Years ago, inaugural Tampa Bay Buccaneers’ Coach John McKay was asked, after yet another loss, about his team’s execution. He quipped without hesitation, “I’m all for it.” McKay had the ability to quickly recognize not only the original, intended meaning of a word, but also other meanings as well. This quick-recognition skill helped him to be a master of wordplay. Yogi Berra, former Yankees’ player and manager, was also skilled at this, once referring to a recurrence as “déjà vu all over again.”
In communication we appreciate wordplay, but we often fail to consider that without initial, intended meaning, there could be no wordplay, puns, or discernible metaphor. Original meaning is vitally important, and it is an irony that without it we would lose the capacity to violate it in ways humorous or otherwise.

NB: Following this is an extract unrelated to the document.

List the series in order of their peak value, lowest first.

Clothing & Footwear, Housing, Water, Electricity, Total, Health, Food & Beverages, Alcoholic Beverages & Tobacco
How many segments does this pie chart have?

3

The Biblical writers are not strangers to wordplay, and we have several fine examples to consider. Paul’s allegory in Galatians 4:22-31 wouldn’t be useful at all if the original referents, Sarah and Hagar, weren’t discussed at length in earlier Scripture. Paul doesn’t change the meaning of the original texts (Gen. 16), but rather he uses that original intended meaning to teach a new lesson to the Galatians, using Hagar to illustrate the mother of those born under law, and Sarah, the mother of those born in freedom. Paul’s retasking of Genesis 16 comes with a transparent admission (“This is allegorically speaking,” Gal. 4:24) that he is borrowing the passage to illustrate something not discussed in the initial passage. In other words, Paul’s wordplay is obvious, intentional, and transparently announced. Further, it makes no attempt to reinterpret or redefine the earlier passage. The later passage simply employs the earlier one simply as fodder for an object lesson.
Solomon personifies wisdom as a woman in Proverbs 3:13-18, adding that she has a right and left hand (3:16). He extends the metaphor further by objectifying “her” as a tree of life (3:18), using personification and objectification in the same phrase. The result is to make wisdom a very personal and desirable thing – an effective tool with which to begin a book of proverbs extolling and advocating wisdom.

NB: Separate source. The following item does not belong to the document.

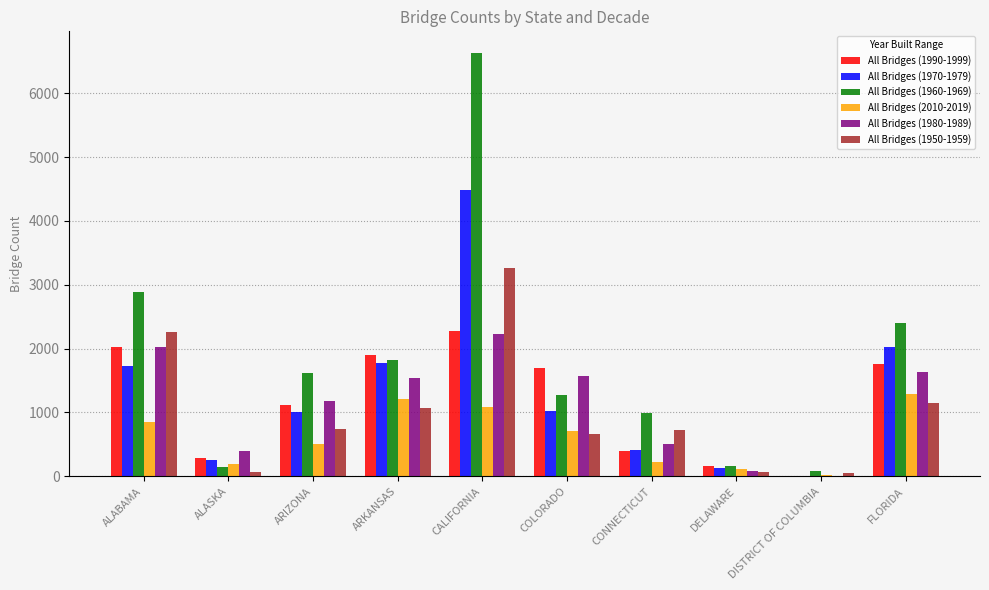

Read the All Bridges (1950-1959) value at COLORADO.

664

In 1 Kings 18:27, Elijah mocks (hatal) the prophets of Baal with sarcasm, affirming that Baal is indeed a god (elohim), so the prophets must not be calling on him with a loud enough (great, gadol) voice. Adding insult to injury, Elijah suggests perhaps Baal is asleep and needs to be awakened (hence the need for loud voices). In this case, the text announces Elijah’s wordplay (sarcasm). It is obvious Elijah does not view Baal as a deity.

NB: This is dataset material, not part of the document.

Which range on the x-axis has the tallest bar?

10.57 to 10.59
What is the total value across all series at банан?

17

Jesus gets in on the action, introducing parables in which the main characters are fictional by referencing people without the definite articles: “A man had two sons”(Lk 15:11), “Now, there was a rich man…”(Lk 16:1), “Now, there was a rich man…” (Lk 16:19). Notice especially the 16:19 reference, which introduces what some consider a historical narrative of Lazarus and the rich man. The introduction to the narrative is word-for-word identical to the previous one in 16:1 (anthropos tis en plousios) except for the word now or but (de), and that is different only because of the placement of the introduction to the story after the statement of setting in 16:1 (“Now He was also saying to the disciples…”). Jesus introduces the stories of 16:1 and 16:19 identically, showing the reader (or the listener, in the original setting) that the stories have the same weight, and are of the same literary kind. In other words, characteristics of Jesus’ metaphorical storytelling help us to contrast Jesus’ parables with His non-fiction statements – like the ones alluded to in Luke 24:27, “Then beginning with Moses and with all the prophets, He explained to them the things concerning Himself in all the Scriptures.”
Like Solomon says, “The words of wise men are like goads, and masters of these collections are like well-driven nails; they are given by one Shepherd” (Eccl 12:11). The masterful use of words is helpful on many levels. But Solomon also adds a warning regarding excessiveness with respect to words: “But beyond this, my son, be warned: the writing of many books is endless, and excessive devotion to books is wearying to the body” (Eccl 12:12). As readers and Biblical interpreters, we need to keep things simple, appreciate meaning, and take the text as it was intended. Going beyond these simple principles provides fodder for voluminosity, but leaves little room for perspicuity.